Miso-Kabocha Risotto with Maitake Mushrooms
This fusion of Italian and Japanese elements work as a perfect backdrop to show off the prized Maitake or Hen of the Woods wild mushroom.
- Prep Time15 min
- Cook Time45 min
- Total Time1 hr
- Ready in1 Hr
- Cuisine
- Course
- Main Course
- Cooking Method
- Roasting
- Simmering
- Suitable for Diet
Ingredients
For the Roasted Mushrooms and Squash
- 1 large piece of Maitake mushroom per diner*
- 1/4 kabocha squash
- 8 thyme sprigs
- 1 tablespoon vegetable oil
- 1 tablespoon hazelnut oil*
- Kosher salt
- Fresh cracked black pepper
For the Risotto
- 2 tablespoons oil
- 3 sage leaves per diner
- 1 medium kabocha squash (or half a large one)
- 1 tablespoon oil
- 1 large onion, chopped
- 3 sage leaves, minced
- 300 grams Arborio rice, or just over 1 cup (or other risotto rice)
- 1.5 tablespoons red miso paste
- 2 teaspoons fish sauce (optional)
- 2 tablespoons Parmesan cheese
- 1.5 tablespoons butter
- Salt
- Freshly cracked black pepper
- Chili flakes
- Parmesan cheese
Preparation
For the Roasted Mushrooms and Squash
Preheat oven to 400°F (200°C, gas mark 6).
Carefully clean the maitake, then pull off one large piece per diner, inspecting it once more for debris or insects. Transfer to baking sheet.
Cut the kabocha squash in half, then into quarters.
Take one quarter, trim the top and bottom stem ends off and scrape out any seeds or gunk.
Slice into 1 cm or 1/2 inch crescents. Transfer to baking tray.
Lay thyme sprigs on top of mushrooms and squash on baking sheet and drizzle the two oils over everything. Use your hands to toss everything in oil so it’s all well coated. Season generously with salt and pepper and toss again.
Add to preheated oven and cook for 30 minutes, flipping at least once. After 30 minutes, check on them often, making sure the mushrooms and squash develop some colour and crispiness, but don’t burn.
Once done, remove from oven and set aside.
For the Fried Sage Leaves
Add 2 tablespoons of oil to a frying pan over medium high heat.
Add 3 sage leaves per diner to the oil and cook, flipping once, for about 2 minutes, or until the leaves are crispy and verging on brown.
Remove from the oil and drain on paper towels, sprinkling with salt while they’re still hot.
For the Risotto
Take the remaining 3 quarters of the squash and scrape out any seeds and gunk.*
Peel off the skin and carefully dice the squash into 1 cm (1/2 inch) pieces. They will be cooked down, so don’t worry about their shape or exact size.

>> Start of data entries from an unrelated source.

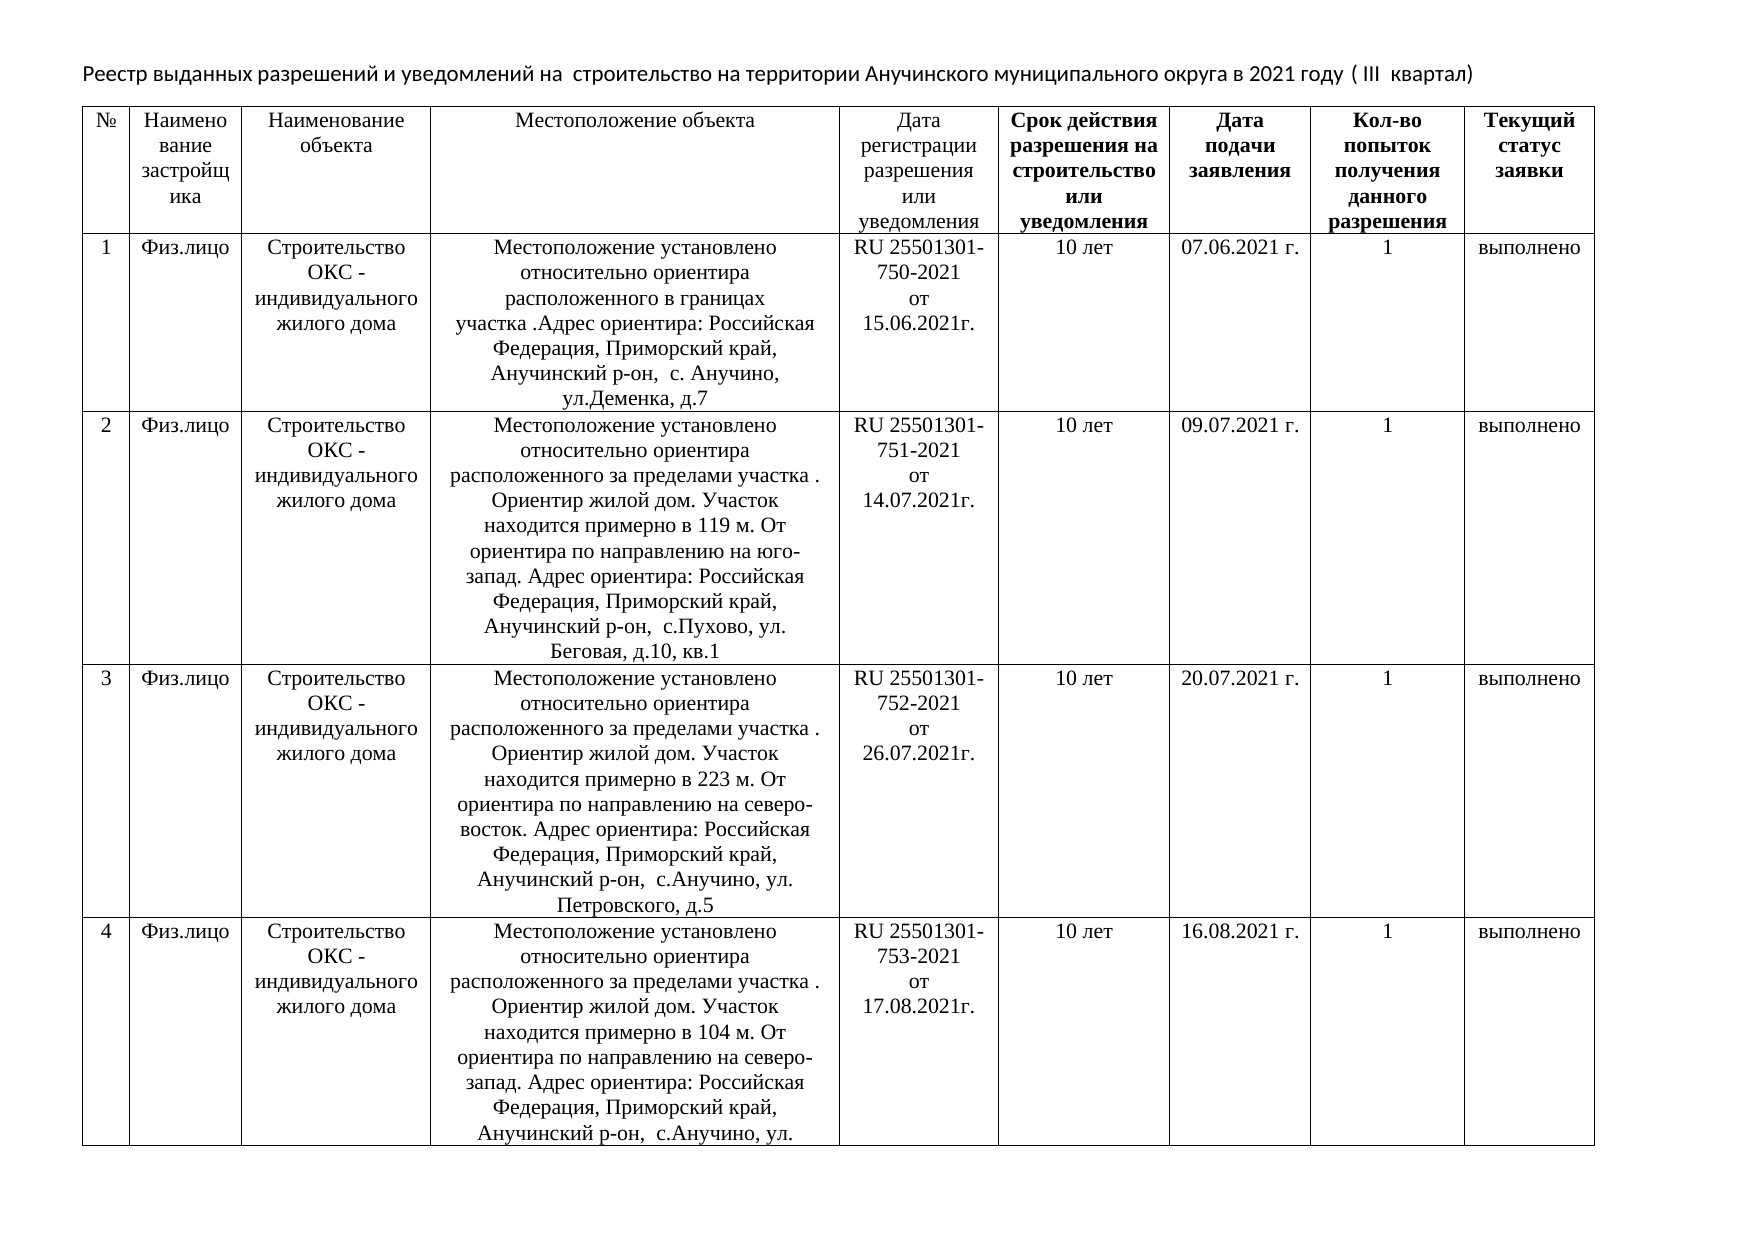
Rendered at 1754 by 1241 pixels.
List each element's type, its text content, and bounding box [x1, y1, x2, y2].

table_header Наименование застройщика [130, 107, 241, 233]
table_cell 2 [83, 412, 129, 664]
table_cell 1 [1311, 918, 1464, 1145]
table_cell 10 лет [999, 412, 1169, 664]
table_cell 1 [83, 234, 129, 411]
table_cell Физ.лицо [130, 234, 241, 411]
table_cell 10 лет [999, 234, 1169, 411]
table_cell 09.07.2021 г. [1170, 412, 1310, 664]
table_cell Местоположение установлено относительно ориентира расположенного в границах участка .Адрес ориентира: Российская Федерация, Приморский край, Анучинский р-он, с. Анучино, ул.Деменка, д.7 [431, 234, 839, 411]
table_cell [840, 918, 998, 1145]
table_cell 10 лет [999, 918, 1169, 1145]
table_cell Физ.лицо [130, 665, 241, 917]
table_cell Местоположение установлено относительно ориентира расположенного за пределами участка . Ориентир жилой дом. Участок находится примерно в 223 м. От ориентира по направлению на северо-восток. Адрес ориентира: Российская Федерация, Приморский край, Анучинский р-он, с.Анучино, ул. Петровского, д.5 [431, 665, 839, 917]
table_cell 10 лет [999, 665, 1169, 917]
table_cell Физ.лицо [130, 918, 241, 1145]
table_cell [242, 918, 430, 1145]
table_header Дата подачи заявления [1170, 107, 1310, 233]
table_cell 1 [1311, 412, 1464, 664]
table_cell RU 25501301-750-2021 от 15.06.2021г. [840, 234, 998, 411]
table_header Срок действия разрешения на строительство или уведомления [999, 107, 1169, 233]
table_cell Местоположение установлено относительно ориентира расположенного за пределами участка . Ориентир жилой дом. Участок находится примерно в 119 м. От ориентира по направлению на юго-запад. Адрес ориентира: Российская Федерация, Приморский край, Анучинский р-он, с.Пухово, ул. Беговая, д.10, кв.1 [431, 412, 839, 664]
table_header Наименование объекта [242, 107, 430, 233]
table_cell выполнено [1465, 234, 1594, 411]
table_cell выполнено [1465, 665, 1594, 917]
table_cell 4 [83, 918, 129, 1145]
table_cell 1 [1311, 234, 1464, 411]
table_cell выполнено [1465, 412, 1594, 664]
text Реестр выданных разрешений и уведомлений на строительство на территории Анучинского муниципального округа в 2021 году ( III квартал) [82, 59, 1665, 87]
table_cell Физ.лицо [130, 412, 241, 664]
table_header Местоположение объекта [431, 107, 839, 233]
table_cell 20.07.2021 г. [1170, 665, 1310, 917]
table_cell Строительство ОКС - индивидуального жилого дома [242, 412, 430, 664]
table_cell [431, 918, 839, 1145]
table_cell RU 25501301-752-2021 от 26.07.2021г. [840, 665, 998, 917]
table_header Текущий статус заявки [1465, 107, 1594, 233]
table_cell 16.08.2021 г. [1170, 918, 1310, 1145]
table_header Кол-во попыток получения данного разрешения [1311, 107, 1464, 233]
table_cell Строительство ОКС - индивидуального жилого дома [242, 665, 430, 917]
table_header Дата регистрации разрешения или уведомления [840, 107, 998, 233]
table_cell 3 [83, 665, 129, 917]
table_cell выполнено [1465, 918, 1594, 1145]
table_cell 07.06.2021 г. [1170, 234, 1310, 411]
table_cell RU 25501301-751-2021 от 14.07.2021г. [840, 412, 998, 664]
table_cell 1 [1311, 665, 1464, 917]
table_header № [83, 107, 129, 233]
table_cell Строительство ОКС - индивидуального жилого дома [242, 234, 430, 411]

Add 1 tbsp of oil to a large frying or casserole pan over medium high heat.
Add chopped onion and cook, stirring often until it begins to soften.

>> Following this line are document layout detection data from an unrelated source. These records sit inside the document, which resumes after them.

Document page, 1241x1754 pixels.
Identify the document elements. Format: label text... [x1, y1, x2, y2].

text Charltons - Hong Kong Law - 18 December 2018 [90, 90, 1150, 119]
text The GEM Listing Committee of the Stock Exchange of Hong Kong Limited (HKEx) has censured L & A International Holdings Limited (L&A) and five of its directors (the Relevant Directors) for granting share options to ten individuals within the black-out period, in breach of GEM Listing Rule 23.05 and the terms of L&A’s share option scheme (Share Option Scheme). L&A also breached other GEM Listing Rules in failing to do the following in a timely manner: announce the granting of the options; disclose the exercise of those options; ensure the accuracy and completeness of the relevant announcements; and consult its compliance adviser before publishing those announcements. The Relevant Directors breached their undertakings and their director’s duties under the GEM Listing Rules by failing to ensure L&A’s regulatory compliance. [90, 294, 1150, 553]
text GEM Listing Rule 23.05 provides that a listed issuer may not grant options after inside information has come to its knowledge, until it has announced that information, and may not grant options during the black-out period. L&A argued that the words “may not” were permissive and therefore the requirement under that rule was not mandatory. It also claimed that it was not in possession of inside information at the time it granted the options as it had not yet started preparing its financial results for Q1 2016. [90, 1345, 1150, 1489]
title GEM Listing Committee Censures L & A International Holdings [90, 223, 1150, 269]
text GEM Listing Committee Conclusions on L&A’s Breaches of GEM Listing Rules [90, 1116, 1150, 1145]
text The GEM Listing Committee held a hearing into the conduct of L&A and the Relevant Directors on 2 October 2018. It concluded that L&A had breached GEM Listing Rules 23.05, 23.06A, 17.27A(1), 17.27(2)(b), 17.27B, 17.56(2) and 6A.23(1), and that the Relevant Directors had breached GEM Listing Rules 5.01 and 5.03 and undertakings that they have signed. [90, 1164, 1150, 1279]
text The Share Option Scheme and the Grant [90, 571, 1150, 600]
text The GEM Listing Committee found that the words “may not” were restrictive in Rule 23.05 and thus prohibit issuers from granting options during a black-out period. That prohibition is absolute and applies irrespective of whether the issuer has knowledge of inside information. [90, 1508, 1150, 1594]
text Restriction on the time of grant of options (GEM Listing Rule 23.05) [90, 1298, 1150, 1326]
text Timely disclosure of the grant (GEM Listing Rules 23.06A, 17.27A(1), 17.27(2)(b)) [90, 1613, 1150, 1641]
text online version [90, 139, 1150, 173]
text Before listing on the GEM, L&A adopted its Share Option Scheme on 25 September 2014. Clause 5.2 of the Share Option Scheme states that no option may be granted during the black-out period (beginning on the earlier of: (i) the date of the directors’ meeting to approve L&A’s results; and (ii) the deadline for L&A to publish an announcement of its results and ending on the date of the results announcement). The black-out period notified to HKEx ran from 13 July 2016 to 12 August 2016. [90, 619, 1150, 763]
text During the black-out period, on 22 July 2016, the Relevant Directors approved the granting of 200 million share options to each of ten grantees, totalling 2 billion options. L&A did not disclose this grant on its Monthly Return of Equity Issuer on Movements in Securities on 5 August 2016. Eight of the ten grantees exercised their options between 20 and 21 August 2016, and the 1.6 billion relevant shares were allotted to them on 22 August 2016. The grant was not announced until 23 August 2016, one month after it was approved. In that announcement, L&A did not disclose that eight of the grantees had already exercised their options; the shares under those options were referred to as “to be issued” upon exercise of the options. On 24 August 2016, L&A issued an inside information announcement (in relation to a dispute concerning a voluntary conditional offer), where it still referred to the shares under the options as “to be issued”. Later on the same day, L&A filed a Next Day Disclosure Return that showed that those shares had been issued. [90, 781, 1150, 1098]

Add diced squash and minced sage and cook for another 2 or 3 minutes.
Fill up a pitcher of water and set beside your frying pan.
Add rice to frying pan and splash about 1/2 cup of water into the pan.

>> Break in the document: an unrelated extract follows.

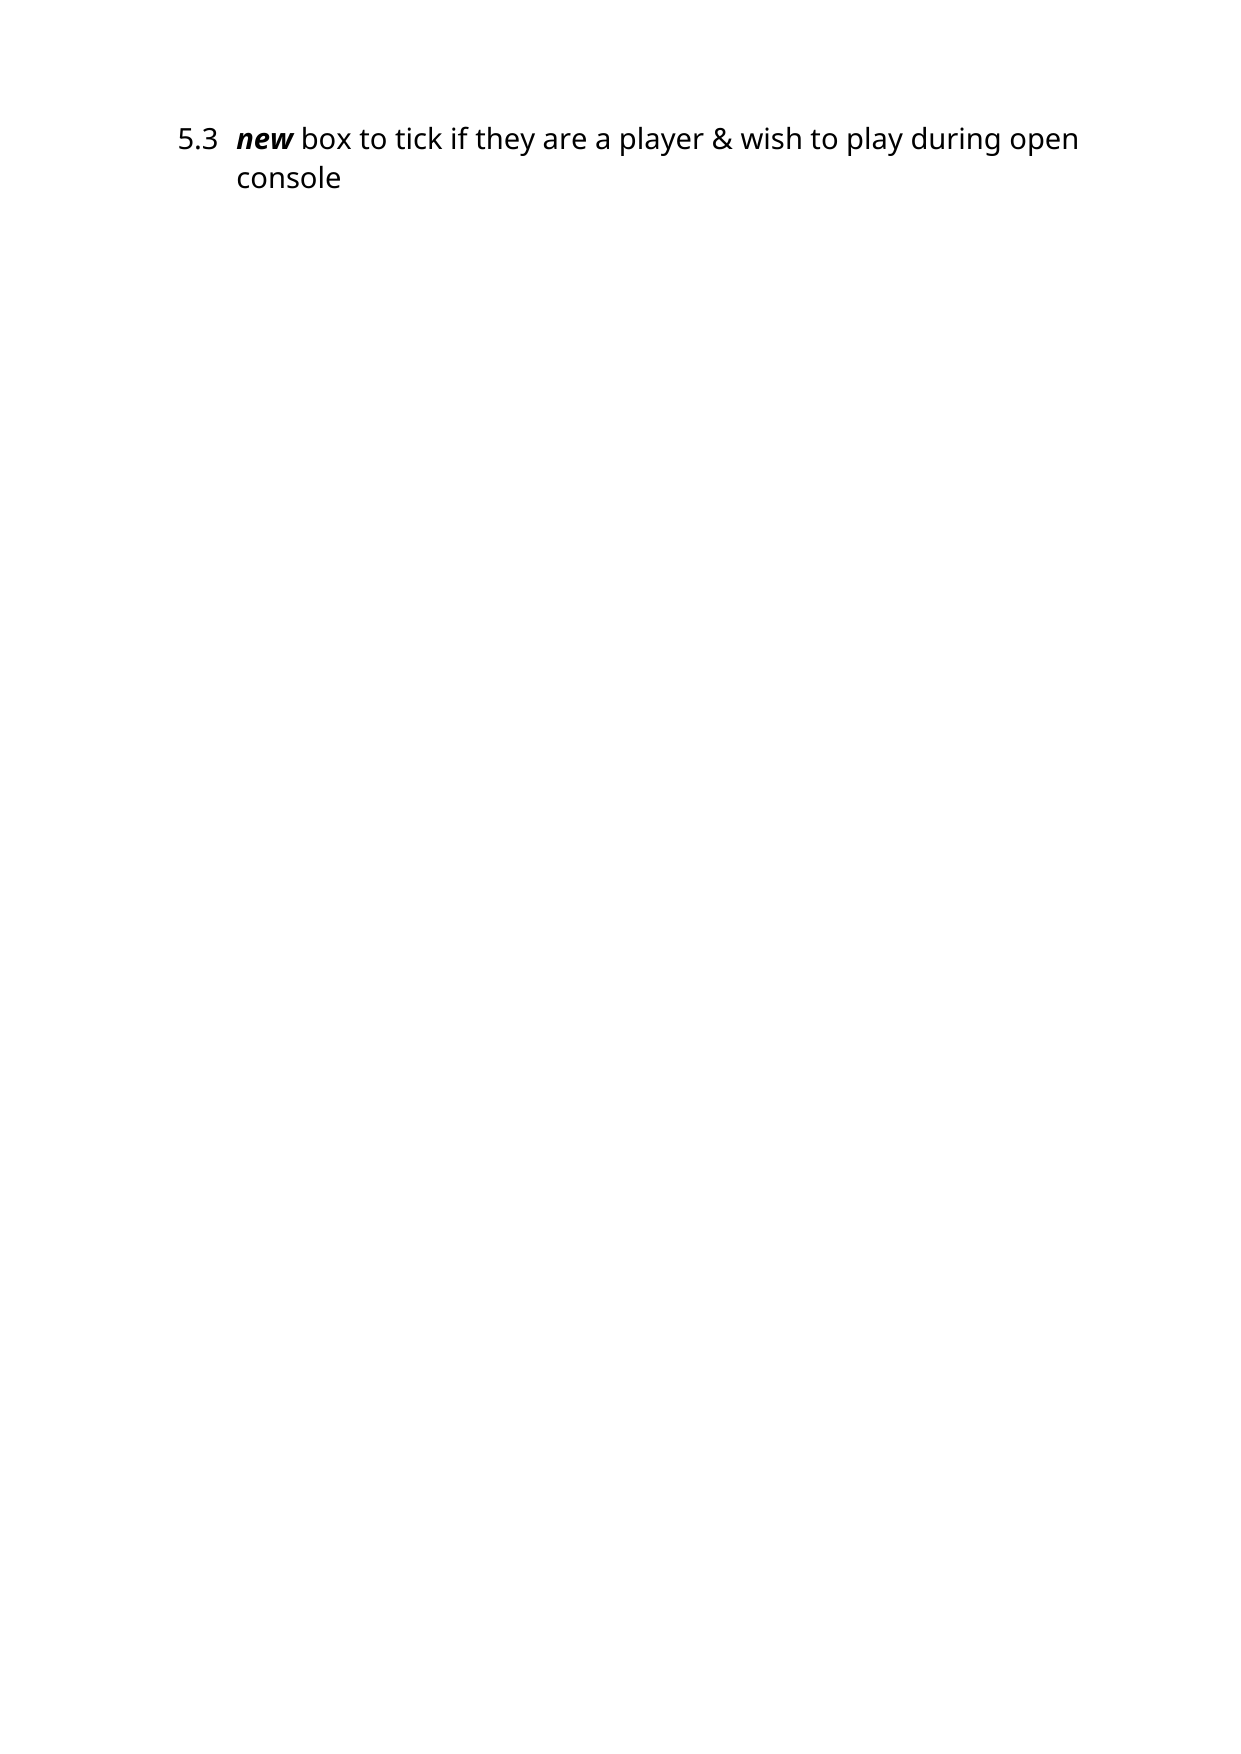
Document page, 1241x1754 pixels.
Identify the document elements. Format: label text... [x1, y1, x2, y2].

text 5.3 new box to tick if they are a player & wish to play during open [118, 118, 1122, 158]
text console [118, 158, 1122, 197]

Bring heat down to medium.
Continue stirring the rice every 30 seconds or more, adding a splash of water every time the liquid in the pan begins to dry up.
The rice will slowly absorb the water and begin to turn creamy, while the squash will soften.
Once the squash begins to soften (after about 10 minutes), start smushing down the squash as you stir the risotto. You want the squash to be a part of the sauce, with no visible chunks left at the end.
Once the squash has been… squashed, and the rice is beginning to look creamy, add the miso paste and fish sauce.
At this point, start tasting the risotto, you want it to be creamy and smooth, yet a touch al dente when you bite into the rice itself. It’s all up to you though, when you feel like the texture is perfect, that means it’s done!
Once the risotto is done to your liking, remove from the heat and stir in the grated Parmesan cheese and butter. Add salt and pepper to taste.
To plate, scoop some risotto onto a plate or bowl. Top with a few pieces of roasted squash, a piece of roasted maitake, 3 fried sage leaves, flaky salt, chili flakes, and petals (or grated) of Parmesan cheese (use a vegetable peeler to achieve this). Enjoy!
*You can easily pull apart Maitakes by hand. Try to pull off a flattish piece, as it will roast better that way.
*For flavour. Use 2 tbsp vegetable oil if you don’t have it.
*The seeds can be washed off, seasoned, and thrown into the slowly cooling oven to dry and cook after you take out the mushrooms!